Work to complete » Nothing but the text of the records belongs in your answer: repeat all of it exactly and leave out the images.

┌─ Dataset records

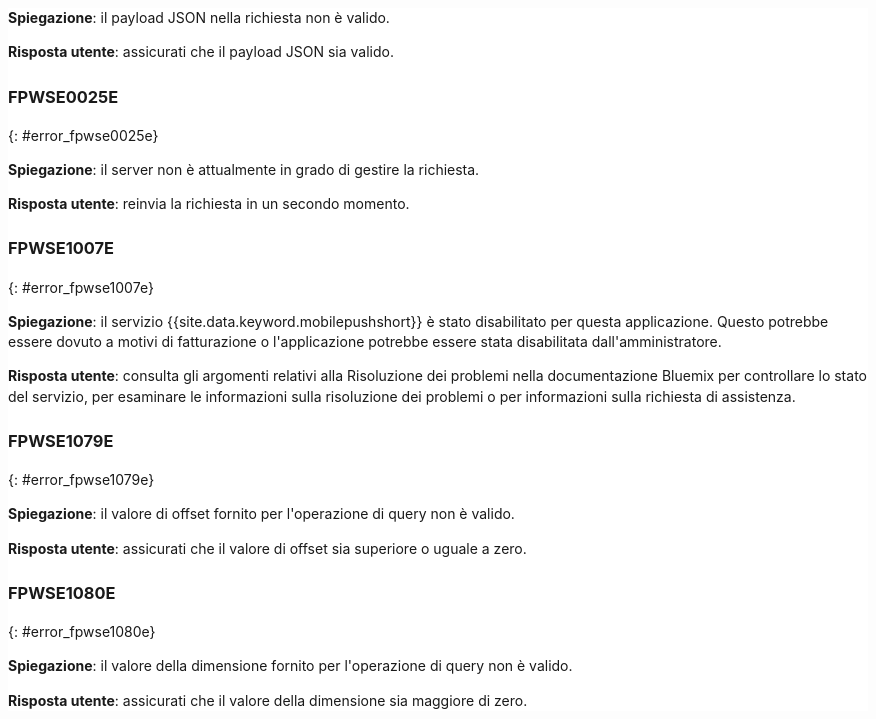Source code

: **Spiegazione**: il payload JSON nella richiesta non è valido.


**Risposta utente**: assicurati che il payload JSON sia valido.


### FPWSE0025E
{: #error_fpwse0025e}

**Spiegazione**: il server non è attualmente in grado di gestire la richiesta.

**Risposta utente**: reinvia la richiesta in un secondo momento.


### FPWSE1007E 
{: #error_fpwse1007e}

**Spiegazione**: il servizio {{site.data.keyword.mobilepushshort}} è stato disabilitato per questa applicazione. Questo potrebbe essere dovuto a motivi di fatturazione o l'applicazione
potrebbe essere stata disabilitata dall'amministratore.


**Risposta utente**: consulta gli argomenti relativi alla Risoluzione dei problemi nella documentazione Bluemix per controllare lo stato del servizio, per esaminare le informazioni sulla risoluzione dei problemi o per informazioni sulla richiesta di assistenza.



### FPWSE1079E
{: #error_fpwse1079e}

**Spiegazione**: il valore di offset fornito per l'operazione di query non è valido.

**Risposta utente**: assicurati che il valore di offset sia superiore o uguale a zero.



### FPWSE1080E 
{: #error_fpwse1080e}

**Spiegazione**: il valore della dimensione fornito per l'operazione di query non è valido.

**Risposta utente**: assicurati che il valore della dimensione sia maggiore di zero.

└─

Solution below »
Source code

: **Spiegazione**: il payload JSON nella richiesta non è valido.


**Risposta utente**: assicurati che il payload JSON sia valido.


### FPWSE0025E
{: #error_fpwse0025e}

**Spiegazione**: il server non è attualmente in grado di gestire la richiesta.

**Risposta utente**: reinvia la richiesta in un secondo momento.


### FPWSE1007E 
{: #error_fpwse1007e}

**Spiegazione**: il servizio {{site.data.keyword.mobilepushshort}} è stato disabilitato per questa applicazione. Questo potrebbe essere dovuto a motivi di fatturazione o l'applicazione
potrebbe essere stata disabilitata dall'amministratore.


**Risposta utente**: consulta gli argomenti relativi alla Risoluzione dei problemi nella documentazione Bluemix per controllare lo stato del servizio, per esaminare le informazioni sulla risoluzione dei problemi o per informazioni sulla richiesta di assistenza.



### FPWSE1079E
{: #error_fpwse1079e}

**Spiegazione**: il valore di offset fornito per l'operazione di query non è valido.

**Risposta utente**: assicurati che il valore di offset sia superiore o uguale a zero.



### FPWSE1080E 
{: #error_fpwse1080e}

**Spiegazione**: il valore della dimensione fornito per l'operazione di query non è valido.

**Risposta utente**: assicurati che il valore della dimensione sia maggiore di zero.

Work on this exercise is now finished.